* [What you will do]: Write out, word for word, the lines in the rows below, starting with the line that contains "genus: Sceloporus" and going on through the line that contains "genus: Lonicera", both included.

* [Record extracts]:
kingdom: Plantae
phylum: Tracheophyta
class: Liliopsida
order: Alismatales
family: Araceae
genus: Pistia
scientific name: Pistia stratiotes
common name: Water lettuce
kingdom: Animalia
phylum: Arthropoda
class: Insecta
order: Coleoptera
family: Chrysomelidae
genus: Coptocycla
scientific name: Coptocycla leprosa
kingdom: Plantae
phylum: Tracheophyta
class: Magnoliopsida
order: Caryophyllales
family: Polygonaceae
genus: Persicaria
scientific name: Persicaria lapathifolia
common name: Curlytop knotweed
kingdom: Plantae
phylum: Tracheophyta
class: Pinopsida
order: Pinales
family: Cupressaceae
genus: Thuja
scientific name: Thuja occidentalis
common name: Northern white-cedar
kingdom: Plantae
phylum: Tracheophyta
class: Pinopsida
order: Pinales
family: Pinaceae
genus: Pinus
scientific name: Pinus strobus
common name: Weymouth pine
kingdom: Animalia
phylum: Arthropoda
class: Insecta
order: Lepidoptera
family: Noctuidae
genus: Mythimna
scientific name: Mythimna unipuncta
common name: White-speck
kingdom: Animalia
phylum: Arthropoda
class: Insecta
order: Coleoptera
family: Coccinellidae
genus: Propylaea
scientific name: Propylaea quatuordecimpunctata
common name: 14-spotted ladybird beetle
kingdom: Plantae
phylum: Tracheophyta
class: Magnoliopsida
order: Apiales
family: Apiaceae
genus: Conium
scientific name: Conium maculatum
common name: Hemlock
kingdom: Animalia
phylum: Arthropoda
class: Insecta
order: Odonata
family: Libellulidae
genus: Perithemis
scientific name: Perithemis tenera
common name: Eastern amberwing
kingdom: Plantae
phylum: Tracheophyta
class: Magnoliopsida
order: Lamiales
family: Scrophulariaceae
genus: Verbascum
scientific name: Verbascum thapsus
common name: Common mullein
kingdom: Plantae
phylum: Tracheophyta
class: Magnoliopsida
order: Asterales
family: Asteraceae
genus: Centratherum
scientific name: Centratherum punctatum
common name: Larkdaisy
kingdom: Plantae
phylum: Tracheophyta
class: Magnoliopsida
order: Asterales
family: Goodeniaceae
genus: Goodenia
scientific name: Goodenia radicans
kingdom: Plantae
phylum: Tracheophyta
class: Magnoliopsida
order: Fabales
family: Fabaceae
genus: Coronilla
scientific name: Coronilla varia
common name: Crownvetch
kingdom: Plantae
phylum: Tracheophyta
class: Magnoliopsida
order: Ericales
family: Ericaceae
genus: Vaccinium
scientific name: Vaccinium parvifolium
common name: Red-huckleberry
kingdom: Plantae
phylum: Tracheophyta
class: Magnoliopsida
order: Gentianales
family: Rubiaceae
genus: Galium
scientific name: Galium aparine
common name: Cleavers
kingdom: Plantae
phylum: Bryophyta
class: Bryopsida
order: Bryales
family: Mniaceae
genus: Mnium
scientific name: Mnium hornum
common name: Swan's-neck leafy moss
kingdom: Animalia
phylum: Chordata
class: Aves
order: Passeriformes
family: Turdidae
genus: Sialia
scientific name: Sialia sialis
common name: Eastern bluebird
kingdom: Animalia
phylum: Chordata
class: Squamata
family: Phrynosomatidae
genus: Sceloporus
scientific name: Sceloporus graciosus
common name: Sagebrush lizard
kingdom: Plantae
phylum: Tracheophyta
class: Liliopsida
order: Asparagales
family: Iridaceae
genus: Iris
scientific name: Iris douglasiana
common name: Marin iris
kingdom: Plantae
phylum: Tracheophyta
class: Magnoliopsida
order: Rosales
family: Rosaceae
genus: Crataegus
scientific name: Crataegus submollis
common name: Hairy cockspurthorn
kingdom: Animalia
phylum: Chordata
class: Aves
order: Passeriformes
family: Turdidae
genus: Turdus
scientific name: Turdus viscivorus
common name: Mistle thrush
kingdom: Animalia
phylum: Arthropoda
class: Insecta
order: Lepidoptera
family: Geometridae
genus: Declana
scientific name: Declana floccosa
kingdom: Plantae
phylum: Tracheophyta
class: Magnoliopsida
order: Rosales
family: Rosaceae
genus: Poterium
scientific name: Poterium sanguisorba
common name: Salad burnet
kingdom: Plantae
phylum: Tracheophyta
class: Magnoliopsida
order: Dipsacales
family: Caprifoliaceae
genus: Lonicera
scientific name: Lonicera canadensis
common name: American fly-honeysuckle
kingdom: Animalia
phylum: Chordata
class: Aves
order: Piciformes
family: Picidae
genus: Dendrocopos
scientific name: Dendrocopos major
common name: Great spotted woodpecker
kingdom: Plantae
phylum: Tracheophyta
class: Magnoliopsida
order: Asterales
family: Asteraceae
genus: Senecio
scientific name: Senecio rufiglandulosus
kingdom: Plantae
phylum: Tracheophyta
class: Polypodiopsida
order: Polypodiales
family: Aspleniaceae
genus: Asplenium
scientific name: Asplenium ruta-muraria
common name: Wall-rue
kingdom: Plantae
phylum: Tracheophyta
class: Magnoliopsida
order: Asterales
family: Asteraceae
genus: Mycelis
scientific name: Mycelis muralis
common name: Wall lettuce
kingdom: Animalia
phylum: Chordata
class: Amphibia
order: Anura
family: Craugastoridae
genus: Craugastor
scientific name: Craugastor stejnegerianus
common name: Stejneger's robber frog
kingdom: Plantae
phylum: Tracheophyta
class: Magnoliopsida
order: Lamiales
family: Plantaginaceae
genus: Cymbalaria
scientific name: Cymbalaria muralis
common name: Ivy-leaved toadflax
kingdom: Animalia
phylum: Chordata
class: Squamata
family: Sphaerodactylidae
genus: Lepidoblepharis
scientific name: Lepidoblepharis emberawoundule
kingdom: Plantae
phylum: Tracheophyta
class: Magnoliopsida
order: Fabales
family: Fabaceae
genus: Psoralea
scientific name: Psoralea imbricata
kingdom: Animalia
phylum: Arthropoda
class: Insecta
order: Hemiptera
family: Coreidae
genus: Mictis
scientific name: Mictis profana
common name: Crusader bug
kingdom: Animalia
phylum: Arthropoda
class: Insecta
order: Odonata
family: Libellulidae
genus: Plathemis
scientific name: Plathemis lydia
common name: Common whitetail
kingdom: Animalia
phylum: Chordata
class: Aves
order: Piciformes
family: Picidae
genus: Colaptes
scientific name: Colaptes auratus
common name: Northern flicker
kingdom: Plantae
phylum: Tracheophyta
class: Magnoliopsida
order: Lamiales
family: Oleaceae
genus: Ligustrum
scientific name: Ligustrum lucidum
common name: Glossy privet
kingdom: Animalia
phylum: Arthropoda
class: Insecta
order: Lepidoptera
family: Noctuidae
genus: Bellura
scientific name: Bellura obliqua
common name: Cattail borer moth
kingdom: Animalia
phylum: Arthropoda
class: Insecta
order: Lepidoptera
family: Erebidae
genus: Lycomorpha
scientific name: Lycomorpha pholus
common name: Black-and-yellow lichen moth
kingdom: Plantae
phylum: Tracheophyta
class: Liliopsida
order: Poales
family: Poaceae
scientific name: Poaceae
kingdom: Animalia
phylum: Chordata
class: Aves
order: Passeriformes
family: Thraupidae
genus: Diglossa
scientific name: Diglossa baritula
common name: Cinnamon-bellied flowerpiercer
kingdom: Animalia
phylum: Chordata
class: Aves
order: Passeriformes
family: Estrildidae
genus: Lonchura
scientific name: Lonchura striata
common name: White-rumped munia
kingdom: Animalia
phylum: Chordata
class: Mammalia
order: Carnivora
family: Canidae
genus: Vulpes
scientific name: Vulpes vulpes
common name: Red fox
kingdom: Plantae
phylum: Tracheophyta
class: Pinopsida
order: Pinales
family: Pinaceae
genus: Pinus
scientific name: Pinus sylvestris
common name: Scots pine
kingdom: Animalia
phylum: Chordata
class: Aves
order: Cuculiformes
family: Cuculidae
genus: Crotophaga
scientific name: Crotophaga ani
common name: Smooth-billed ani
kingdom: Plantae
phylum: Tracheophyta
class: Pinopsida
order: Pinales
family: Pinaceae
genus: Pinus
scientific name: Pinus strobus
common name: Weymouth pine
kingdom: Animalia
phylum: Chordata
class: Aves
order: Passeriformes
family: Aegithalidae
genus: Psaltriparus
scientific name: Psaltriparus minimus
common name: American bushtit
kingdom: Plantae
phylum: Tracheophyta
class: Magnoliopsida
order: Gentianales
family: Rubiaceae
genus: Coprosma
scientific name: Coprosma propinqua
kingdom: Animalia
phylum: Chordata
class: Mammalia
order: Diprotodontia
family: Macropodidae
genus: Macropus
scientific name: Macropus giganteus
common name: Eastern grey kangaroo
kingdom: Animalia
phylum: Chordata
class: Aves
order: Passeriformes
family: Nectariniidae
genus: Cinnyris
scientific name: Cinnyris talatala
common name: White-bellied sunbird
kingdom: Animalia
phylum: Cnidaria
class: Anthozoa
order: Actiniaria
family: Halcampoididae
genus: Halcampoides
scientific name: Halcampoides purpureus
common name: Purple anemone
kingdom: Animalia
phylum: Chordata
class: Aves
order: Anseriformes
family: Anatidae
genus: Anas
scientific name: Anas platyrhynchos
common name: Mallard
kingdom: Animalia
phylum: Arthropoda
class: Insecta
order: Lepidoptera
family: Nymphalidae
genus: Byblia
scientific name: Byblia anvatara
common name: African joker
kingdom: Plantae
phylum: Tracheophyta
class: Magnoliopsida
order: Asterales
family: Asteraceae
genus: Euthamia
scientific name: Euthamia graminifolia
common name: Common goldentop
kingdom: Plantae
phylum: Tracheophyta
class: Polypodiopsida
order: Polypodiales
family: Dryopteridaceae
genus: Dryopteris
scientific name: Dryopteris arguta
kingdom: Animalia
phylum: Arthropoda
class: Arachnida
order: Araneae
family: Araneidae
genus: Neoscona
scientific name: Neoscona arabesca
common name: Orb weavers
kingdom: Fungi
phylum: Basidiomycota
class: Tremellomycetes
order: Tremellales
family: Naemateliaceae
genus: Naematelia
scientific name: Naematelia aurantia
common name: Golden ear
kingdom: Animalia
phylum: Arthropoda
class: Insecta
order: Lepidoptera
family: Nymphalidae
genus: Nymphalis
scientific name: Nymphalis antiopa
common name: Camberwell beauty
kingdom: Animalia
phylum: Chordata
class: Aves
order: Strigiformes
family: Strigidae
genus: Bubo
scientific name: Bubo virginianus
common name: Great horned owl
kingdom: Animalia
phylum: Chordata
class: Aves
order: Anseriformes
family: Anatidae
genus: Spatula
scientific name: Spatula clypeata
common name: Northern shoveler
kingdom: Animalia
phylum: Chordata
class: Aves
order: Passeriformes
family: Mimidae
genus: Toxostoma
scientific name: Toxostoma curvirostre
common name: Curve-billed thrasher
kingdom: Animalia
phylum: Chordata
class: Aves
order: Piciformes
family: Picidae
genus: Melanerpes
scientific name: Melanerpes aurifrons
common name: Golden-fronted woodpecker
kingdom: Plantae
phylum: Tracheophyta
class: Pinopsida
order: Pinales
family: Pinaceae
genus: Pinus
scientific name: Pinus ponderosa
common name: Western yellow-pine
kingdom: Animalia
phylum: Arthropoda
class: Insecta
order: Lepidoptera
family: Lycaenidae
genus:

* [Exercise response]:
genus: Sceloporus
scientific name: Sceloporus graciosus
common name: Sagebrush lizard
kingdom: Plantae
phylum: Tracheophyta
class: Liliopsida
order: Asparagales
family: Iridaceae
genus: Iris
scientific name: Iris douglasiana
common name: Marin iris
kingdom: Plantae
phylum: Tracheophyta
class: Magnoliopsida
order: Rosales
family: Rosaceae
genus: Crataegus
scientific name: Crataegus submollis
common name: Hairy cockspurthorn
kingdom: Animalia
phylum: Chordata
class: Aves
order: Passeriformes
family: Turdidae
genus: Turdus
scientific name: Turdus viscivorus
common name: Mistle thrush
kingdom: Animalia
phylum: Arthropoda
class: Insecta
order: Lepidoptera
family: Geometridae
genus: Declana
scientific name: Declana floccosa
kingdom: Plantae
phylum: Tracheophyta
class: Magnoliopsida
order: Rosales
family: Rosaceae
genus: Poterium
scientific name: Poterium sanguisorba
common name: Salad burnet
kingdom: Plantae
phylum: Tracheophyta
class: Magnoliopsida
order: Dipsacales
family: Caprifoliaceae
genus: Lonicera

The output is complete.